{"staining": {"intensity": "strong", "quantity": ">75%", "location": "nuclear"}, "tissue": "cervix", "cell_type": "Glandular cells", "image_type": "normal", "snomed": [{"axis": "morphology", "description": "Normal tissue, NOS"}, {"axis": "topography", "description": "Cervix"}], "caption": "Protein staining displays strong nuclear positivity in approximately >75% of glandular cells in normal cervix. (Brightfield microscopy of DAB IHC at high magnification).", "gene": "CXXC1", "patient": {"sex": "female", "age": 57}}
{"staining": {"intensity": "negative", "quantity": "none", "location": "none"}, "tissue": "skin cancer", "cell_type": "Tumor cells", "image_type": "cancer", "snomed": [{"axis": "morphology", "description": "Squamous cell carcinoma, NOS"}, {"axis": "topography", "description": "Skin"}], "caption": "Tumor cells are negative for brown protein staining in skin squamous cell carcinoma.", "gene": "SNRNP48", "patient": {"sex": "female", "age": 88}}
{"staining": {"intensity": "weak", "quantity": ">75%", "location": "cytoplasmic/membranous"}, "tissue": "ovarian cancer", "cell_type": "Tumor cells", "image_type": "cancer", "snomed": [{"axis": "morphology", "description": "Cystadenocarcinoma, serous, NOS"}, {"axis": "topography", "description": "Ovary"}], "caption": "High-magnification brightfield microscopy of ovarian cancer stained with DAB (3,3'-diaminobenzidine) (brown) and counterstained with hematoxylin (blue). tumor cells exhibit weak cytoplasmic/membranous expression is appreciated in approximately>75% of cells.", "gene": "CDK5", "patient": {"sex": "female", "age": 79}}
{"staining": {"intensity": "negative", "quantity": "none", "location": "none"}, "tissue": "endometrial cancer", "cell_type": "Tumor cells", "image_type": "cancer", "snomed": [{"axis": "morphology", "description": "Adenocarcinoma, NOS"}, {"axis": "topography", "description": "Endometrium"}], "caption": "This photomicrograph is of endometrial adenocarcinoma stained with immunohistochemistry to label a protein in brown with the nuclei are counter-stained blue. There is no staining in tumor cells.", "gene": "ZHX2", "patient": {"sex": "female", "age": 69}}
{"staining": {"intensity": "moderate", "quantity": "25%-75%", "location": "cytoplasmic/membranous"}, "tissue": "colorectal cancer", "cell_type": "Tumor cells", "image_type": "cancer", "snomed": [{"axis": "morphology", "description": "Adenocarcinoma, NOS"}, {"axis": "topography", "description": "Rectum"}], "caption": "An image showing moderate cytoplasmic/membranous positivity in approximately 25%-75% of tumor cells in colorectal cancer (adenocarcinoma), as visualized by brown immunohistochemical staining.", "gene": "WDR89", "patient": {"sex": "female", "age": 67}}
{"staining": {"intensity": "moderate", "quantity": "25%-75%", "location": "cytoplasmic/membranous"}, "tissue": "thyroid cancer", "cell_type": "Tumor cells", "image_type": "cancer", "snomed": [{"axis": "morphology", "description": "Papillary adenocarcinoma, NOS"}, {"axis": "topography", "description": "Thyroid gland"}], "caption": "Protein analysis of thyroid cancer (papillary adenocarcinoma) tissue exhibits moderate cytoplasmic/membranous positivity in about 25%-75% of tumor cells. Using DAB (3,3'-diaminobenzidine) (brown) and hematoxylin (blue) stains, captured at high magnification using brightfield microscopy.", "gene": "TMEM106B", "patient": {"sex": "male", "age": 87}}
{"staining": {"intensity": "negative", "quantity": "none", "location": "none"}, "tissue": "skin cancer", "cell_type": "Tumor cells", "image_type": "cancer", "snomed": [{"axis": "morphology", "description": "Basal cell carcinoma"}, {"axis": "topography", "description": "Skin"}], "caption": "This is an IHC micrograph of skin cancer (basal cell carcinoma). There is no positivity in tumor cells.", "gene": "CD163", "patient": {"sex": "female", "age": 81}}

* * * * *

# What the task requires:
Out of the data above, set down the lines from the one with "cells are negative" to the one with "microscopy of ovarian", both included, exactly as written and with no additions.

# Output of the task:
{"staining": {"intensity": "negative", "quantity": "none", "location": "none"}, "tissue": "skin cancer", "cell_type": "Tumor cells", "image_type": "cancer", "snomed": [{"axis": "morphology", "description": "Squamous cell carcinoma, NOS"}, {"axis": "topography", "description": "Skin"}], "caption": "Tumor cells are negative for brown protein staining in skin squamous cell carcinoma.", "gene": "SNRNP48", "patient": {"sex": "female", "age": 88}}
{"staining": {"intensity": "weak", "quantity": ">75%", "location": "cytoplasmic/membranous"}, "tissue": "ovarian cancer", "cell_type": "Tumor cells", "image_type": "cancer", "snomed": [{"axis": "morphology", "description": "Cystadenocarcinoma, serous, NOS"}, {"axis": "topography", "description": "Ovary"}], "caption": "High-magnification brightfield microscopy of ovarian cancer stained with DAB (3,3'-diaminobenzidine) (brown) and counterstained with hematoxylin (blue). tumor cells exhibit weak cytoplasmic/membranous expression is appreciated in approximately>75% of cells.", "gene": "CDK5", "patient": {"sex": "female", "age": 79}}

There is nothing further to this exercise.